Nicotine pouches have officially surpassed traditional snus in Sweden and Norway, according to a newly published analysis in JMIR Public Health and Surveillance, based on more than 19.5 million e-commerce orders from 2018 through September 2025.
The cross-sectional study—sponsored by Haypp Group—analyzed 19,528,087 purchases by more than 1.7 million unique customers across seven online retail platforms in the two Nordic markets. The findings show that in 2025, nicotine pouches accounted for 55% of oral nicotine product volume in Sweden and 56% in Norway, surpassing snus for the first time in both countries.
In Sweden, pouch volume share rose from 5% in 2018 to 55% in 2025, while snus declined from 95% to 45% over the same period. In Norway, pouches increased from 22% to 56%, while snus fell from 78% to 44%.
The data come from age-verified online transactions, in which customers’ birth dates and gender are authenticated using government-issued identification numbers and payment service providers, then anonymized for analysis.
Researchers noted that nicotine pouches differ from Swedish-style snus in that they contain no tobacco leaf. Prior chemical analyses cited in the study indicate that pouches contain “substantially fewer and lower levels of toxicants compared with snus,” with toxicant profiles similar to those of pharmaceutical nicotine replacement therapies.
Women were the first demographic group to cross over. According to the study, women began purchasing more nicotine pouches than snus in 2022. Men in both countries still buy more snus than pouches, though the researchers suggest that trend could reverse if current patterns continue through 2026.
The authors place the findings within the broader Scandinavian “Swedish experience,” in which male smokers shifted from cigarettes to snus beginning in the 1970s, contributing to a steep decline in daily smoking rates. The paper cites long-term epidemiological data showing lower rates of tobacco-related disease in Sweden than in other EU countries.
“The data show early evidence of market displacement in both countries,” the authors wrote, adding that similar U.S. findings suggest nicotine pouches “could be reshaping nicotine consumption in ways aligned with tobacco harm reduction.”
The study acknowledges limitations, including reliance on sales data from a single e-commerce company.
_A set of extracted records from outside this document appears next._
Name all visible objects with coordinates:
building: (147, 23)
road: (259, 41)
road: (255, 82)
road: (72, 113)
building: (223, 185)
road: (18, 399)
However, the platforms analyzed represent a significant share of the Nordic online market. National surveys in Norway do not yet distinguish between snus and nicotine pouches, and Sweden began differentiating the categories only in 2022, limiting official comparisons.
Haypp Group AB was involved in the study’s design, data collection, analysis, and the decision to publish. The company operates online retail platforms in Sweden and Norway and sells non-combustible nicotine products. The authors state that the data were fully anonymized and that no ethical review was required under Swedish law or the EU GDPR.
While the study frames nicotine pouches as a potential harm-reduction tool for adults who choose to use nicotine, it reiterates that nicotine is addicting and “should not be used by vulnerable populations such as youth, pregnant women, and individuals with certain health conditions.”
For an industry closely watching the evolution of oral nicotine, the takeaway is clear: in Scandinavia—the birthplace of modern snus—nicotine pouches have gone from disruptor to market leader in less than a decade.